### WHAT THIS TASK INVOLVES:
Give an exact copy of every entry.
********
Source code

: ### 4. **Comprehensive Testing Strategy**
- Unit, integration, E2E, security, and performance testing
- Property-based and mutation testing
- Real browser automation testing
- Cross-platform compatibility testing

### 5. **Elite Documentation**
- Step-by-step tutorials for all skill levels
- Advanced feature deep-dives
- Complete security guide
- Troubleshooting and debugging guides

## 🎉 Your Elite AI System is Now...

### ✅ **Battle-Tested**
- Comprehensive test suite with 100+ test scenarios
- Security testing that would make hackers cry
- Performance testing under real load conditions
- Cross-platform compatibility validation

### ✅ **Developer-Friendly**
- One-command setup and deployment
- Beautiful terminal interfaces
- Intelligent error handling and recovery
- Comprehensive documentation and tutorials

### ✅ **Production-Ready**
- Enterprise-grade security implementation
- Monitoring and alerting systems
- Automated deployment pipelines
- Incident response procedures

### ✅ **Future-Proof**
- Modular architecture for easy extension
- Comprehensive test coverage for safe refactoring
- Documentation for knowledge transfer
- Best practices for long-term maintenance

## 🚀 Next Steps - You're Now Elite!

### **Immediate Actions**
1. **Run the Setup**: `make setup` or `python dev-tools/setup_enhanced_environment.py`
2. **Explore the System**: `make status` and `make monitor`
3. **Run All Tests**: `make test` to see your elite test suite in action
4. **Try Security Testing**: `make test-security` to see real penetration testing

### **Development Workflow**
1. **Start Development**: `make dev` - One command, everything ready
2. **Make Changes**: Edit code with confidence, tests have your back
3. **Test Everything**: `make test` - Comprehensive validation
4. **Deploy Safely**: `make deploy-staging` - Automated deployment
********
### ANSWER BOX:
Source code

: ### 4. **Comprehensive Testing Strategy**
- Unit, integration, E2E, security, and performance testing
- Property-based and mutation testing
- Real browser automation testing
- Cross-platform compatibility testing

### 5. **Elite Documentation**
- Step-by-step tutorials for all skill levels
- Advanced feature deep-dives
- Complete security guide
- Troubleshooting and debugging guides

## 🎉 Your Elite AI System is Now...

### ✅ **Battle-Tested**
- Comprehensive test suite with 100+ test scenarios
- Security testing that would make hackers cry
- Performance testing under real load conditions
- Cross-platform compatibility validation

### ✅ **Developer-Friendly**
- One-command setup and deployment
- Beautiful terminal interfaces
- Intelligent error handling and recovery
- Comprehensive documentation and tutorials

### ✅ **Production-Ready**
- Enterprise-grade security implementation
- Monitoring and alerting systems
- Automated deployment pipelines
- Incident response procedures

### ✅ **Future-Proof**
- Modular architecture for easy extension
- Comprehensive test coverage for safe refactoring
- Documentation for knowledge transfer
- Best practices for long-term maintenance

## 🚀 Next Steps - You're Now Elite!

### **Immediate Actions**
1. **Run the Setup**: `make setup` or `python dev-tools/setup_enhanced_environment.py`
2. **Explore the System**: `make status` and `make monitor`
3. **Run All Tests**: `make test` to see your elite test suite in action
4. **Try Security Testing**: `make test-security` to see real penetration testing

### **Development Workflow**
1. **Start Development**: `make dev` - One command, everything ready
2. **Make Changes**: Edit code with confidence, tests have your back
3. **Test Everything**: `make test` - Comprehensive validation
4. **Deploy Safely**: `make deploy-staging` - Automated deployment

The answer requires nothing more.